Consistent with that discretion, this court recognizes that the Internal Revenue Code is positive law applicable to disputes concerning whether taxes are owed by someone like the plaintiff. This court refuses to embrace the plaintiff's position that the tax laws of the United States are some kind of hoax designed by the IRS to violate the constitutional rights of United States citizens. Quite simply, the court finds plaintiff's position preposterous.

The plaintiff's argument that the tax laws do not apply or pertain to him thus cannot be based on a "positive law" argument. The only other basis for the argument that this court can perceive is the possibility that the IRS assessed taxes against the plaintiff which he was not required to pay.

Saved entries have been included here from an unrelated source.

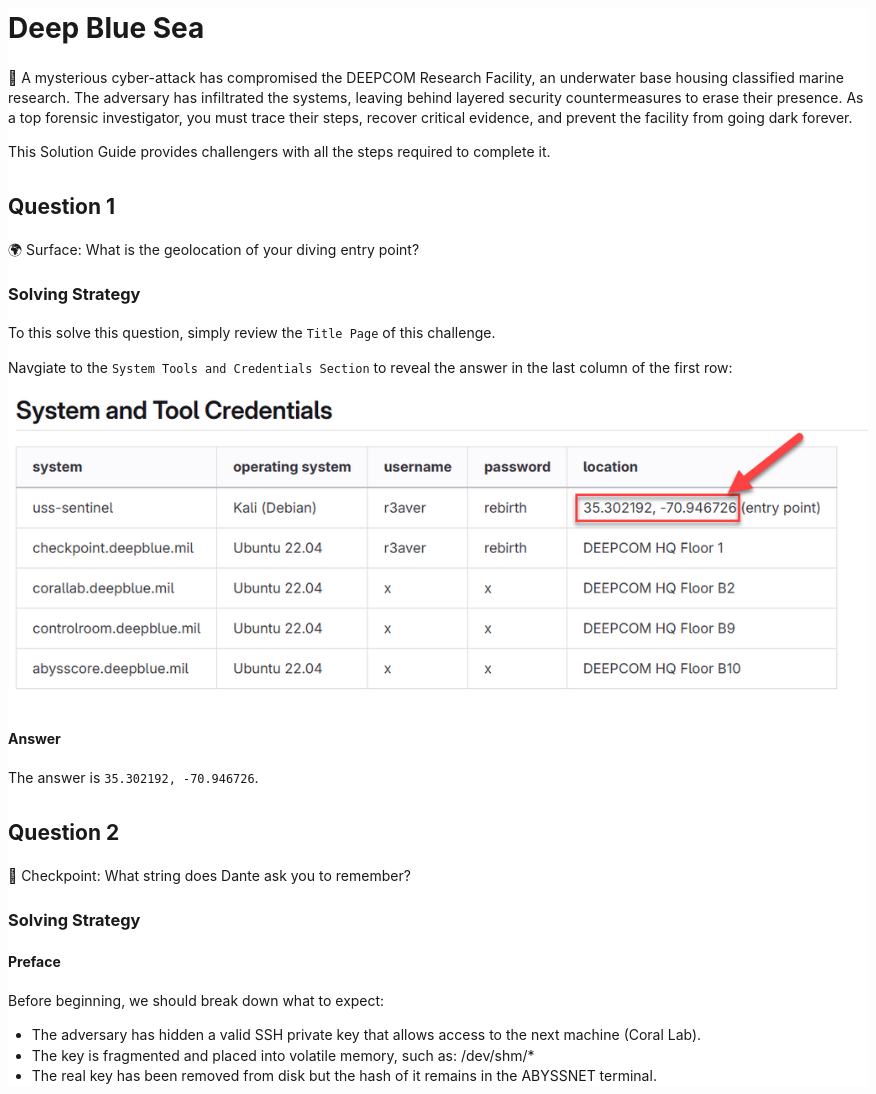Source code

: # Deep Blue Sea

🐬 A mysterious cyber-attack has compromised the DEEPCOM Research Facility, an underwater base housing classified marine research. The adversary has infiltrated the systems, leaving behind layered security countermeasures to erase their presence. As a top forensic investigator, you must trace their steps, recover critical evidence, and prevent the facility from going dark forever. 

This Solution Guide provides challengers with all the steps required to complete it. 

## Question 1

🌍 Surface: What is the geolocation of your diving entry point?

### Solving Strategy

To this solve this question, simply review the `Title Page` of this challenge. 

Navgiate to the `System Tools and Credentials Section` to reveal the answer in the last column of the first row:

![Image of coordinates of the entry point for our dive](img/Q1-Answer.png)

#### Answer

The answer is `35.302192, -70.946726`.

## Question 2

🏢 Checkpoint: What string does Dante ask you to remember? 

### Solving Strategy

#### Preface

Before beginning, we should break down what to expect:
* The adversary has hidden a valid SSH private key that allows access to the next machine (Coral Lab).
* The key is fragmented and placed into volatile memory, such as: /dev/shm/*
* The real key has been removed from disk but the hash of it remains in the ABYSSNET terminal.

An examination of the documents in this case, however, reveals that the plaintiff cannot rely on this argument either. The notices of deficiency attached to plaintiff's complaint indicate that the kind of taxes assessed against the plaintiff are "1040", or income taxes for wages received. The Internal Revenue Code makes clear that wages are gross income for taxation purposes when it states: "gross income means all income from whatever source derived, including . . . compensation for services. . . ." 26 U.S.C. § 61(a). In the clearest language possible, the Seventh Circuit has stated that "WAGES ARE INCOME." United States v. Koliboski, 732 F.2d 1328, 1329 n. 1 (7th Cir. 1984). Many other courts have reached the same conclusion. See, e.g., Granzow v. Commissioner, 739 F.2d 265 at 267 (7th Cir. 1984); Lively v. Commissioner, 705 F.2d 1017 (8th Cir. 1983); Knighten v. Commissioner, 702 F.2d 59, 60 (6th Cir.), cert. denied, ___ U.S. ___, 104 S.Ct. 249, 78 L.Ed.2d 237 (1983); United States v. Romero, 640 F.2d 1014, 1016 (9th Cir. 1981). It is thus clear that plaintiff should have been assessed the taxes sought from him.

The actions of the IRS in assessing civil penalties against the plaintiff were also proper. Section 6653(a) of the Internal Revenue Code provides for the imposition of an addition to tax where underpayment or non-payment of taxes is caused by "negligence or intentional disregard of rules or regulations." The plaintiff here has filed no tax returns for the years in question. Such actions could have been perceived by the IRS as intentional disregard of the tax laws, as courts have consistently held that "even good faith reliance on misguided constitutional beliefs does not relieve a taxpayer of liability for such civil penalties." Granzow, at 267 n. 3; Edwards v. Commissioner, 680 F.2d 1268, 1271 n. 2 (9th Cir. 1982). Although the court does not now rule that plaintiff in fact intentionally disregarded the rules, it does find that the IRS was not unjustified in assessing these penalties.